Table may exist on the following conditions:
blocks in a row don’t follow flow layout; or
block is contained in potential shading
- Args:
potential_shadings (list): a group of shapes representing potential cell shading line_separate_threshold (float): two separate lines if the x-distance exceeds this value
- Returns:
list: A list of Lines. Each group of Lines represents a potential table.
Note
PyMuPDF
may group multi-lines in a row as a text block while each line belongs to different cell. So, it’s required to deep into line level.
- property floating_image_blocks#
- property inline_image_blocks#
Get inline image blocks contained in this Collection.
- property lattice_table_blocks#
Get lattice table blocks contained in this Collection.
- make_docx(doc)#
Create page based on parsed block structure.
- Args:
doc (Document, _Cell): The container to make docx content.
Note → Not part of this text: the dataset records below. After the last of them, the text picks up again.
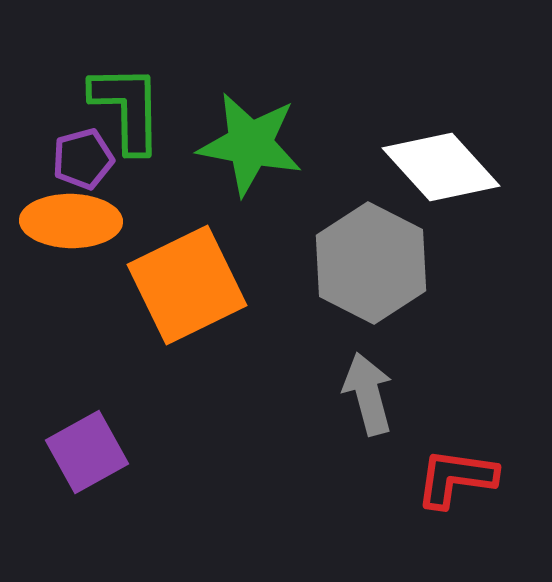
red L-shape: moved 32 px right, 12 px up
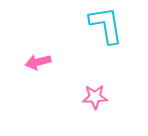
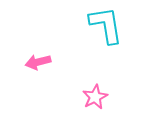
pink star: rotated 25 degrees counterclockwise
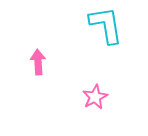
pink arrow: rotated 100 degrees clockwise
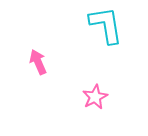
pink arrow: rotated 20 degrees counterclockwise
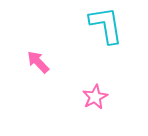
pink arrow: rotated 20 degrees counterclockwise
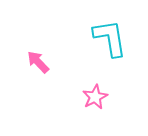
cyan L-shape: moved 4 px right, 13 px down
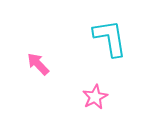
pink arrow: moved 2 px down
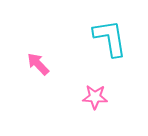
pink star: rotated 30 degrees clockwise
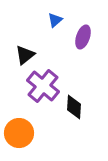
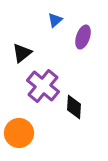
black triangle: moved 3 px left, 2 px up
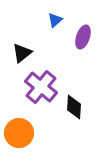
purple cross: moved 2 px left, 1 px down
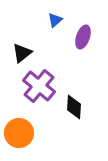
purple cross: moved 2 px left, 1 px up
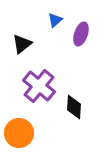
purple ellipse: moved 2 px left, 3 px up
black triangle: moved 9 px up
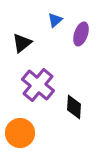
black triangle: moved 1 px up
purple cross: moved 1 px left, 1 px up
orange circle: moved 1 px right
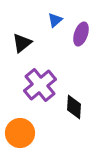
purple cross: moved 2 px right; rotated 12 degrees clockwise
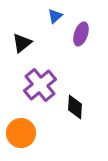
blue triangle: moved 4 px up
black diamond: moved 1 px right
orange circle: moved 1 px right
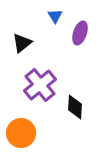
blue triangle: rotated 21 degrees counterclockwise
purple ellipse: moved 1 px left, 1 px up
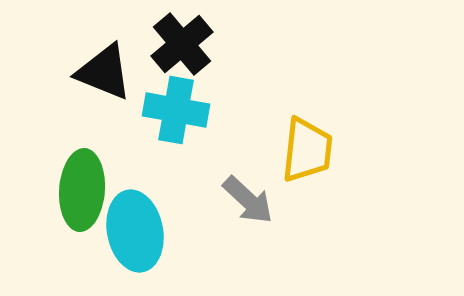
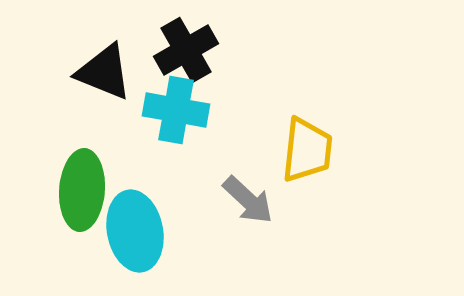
black cross: moved 4 px right, 6 px down; rotated 10 degrees clockwise
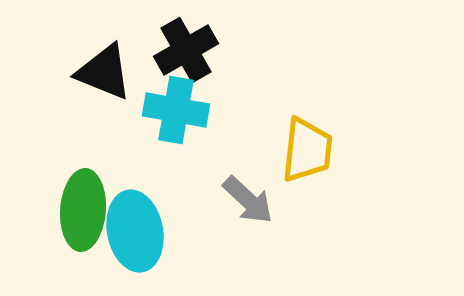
green ellipse: moved 1 px right, 20 px down
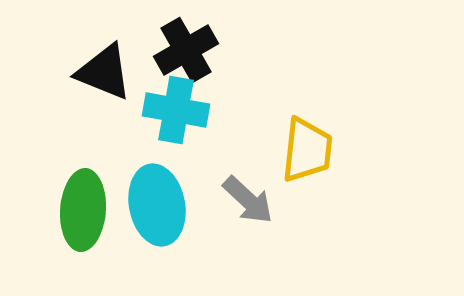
cyan ellipse: moved 22 px right, 26 px up
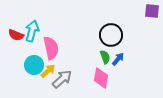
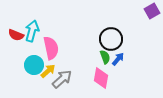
purple square: rotated 35 degrees counterclockwise
black circle: moved 4 px down
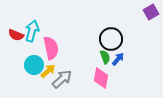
purple square: moved 1 px left, 1 px down
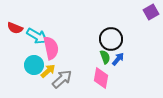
cyan arrow: moved 5 px right, 5 px down; rotated 105 degrees clockwise
red semicircle: moved 1 px left, 7 px up
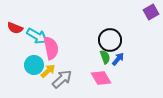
black circle: moved 1 px left, 1 px down
pink diamond: rotated 40 degrees counterclockwise
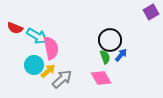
blue arrow: moved 3 px right, 4 px up
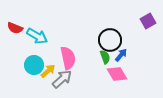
purple square: moved 3 px left, 9 px down
pink semicircle: moved 17 px right, 10 px down
pink diamond: moved 16 px right, 4 px up
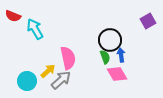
red semicircle: moved 2 px left, 12 px up
cyan arrow: moved 2 px left, 7 px up; rotated 150 degrees counterclockwise
blue arrow: rotated 48 degrees counterclockwise
cyan circle: moved 7 px left, 16 px down
gray arrow: moved 1 px left, 1 px down
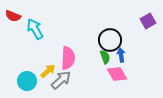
pink semicircle: rotated 15 degrees clockwise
- parse_block(max_line_spacing_ratio: float, line_break_free_space_ratio: float, new_paragraph_free_space_ratio: float)#
Group lines into text block.
- parse_spacing(*args)#
Calculate external and internal space for text blocks:
vertical distance between blocks, i.e. paragraph before/after spacing
horizontal distance to left/right border, i.e. paragraph left/right indent
vertical distance between lines, i.e. paragraph line spacing
- parse_text_format(rects, delete_end_line_hyphen: bool)#
Parse text format with style represented by stroke/fill shapes.
- Args:
rects (Shapes): Potential styles applied on blocks. delete_end_line_hyphen (bool): delete hyphen at the end of a line if True.
- plot(page)#
Plot blocks in PDF page for debug purpose.
- restore(raws: list)#
Clean current instances and restore them from source dict. ImageBlock is converted to ImageSpan contained in TextBlock.
- Args:
raws (list): A list of raw dicts representing text/image/table blocks.
- Returns:
Blocks: self
- property stream_table_blocks#
Get stream table blocks contained in this Collection.
- property table_blocks#
Get table blocks contained in this Collection.
- property text_blocks#
Get text/image blocks contained in this Collection.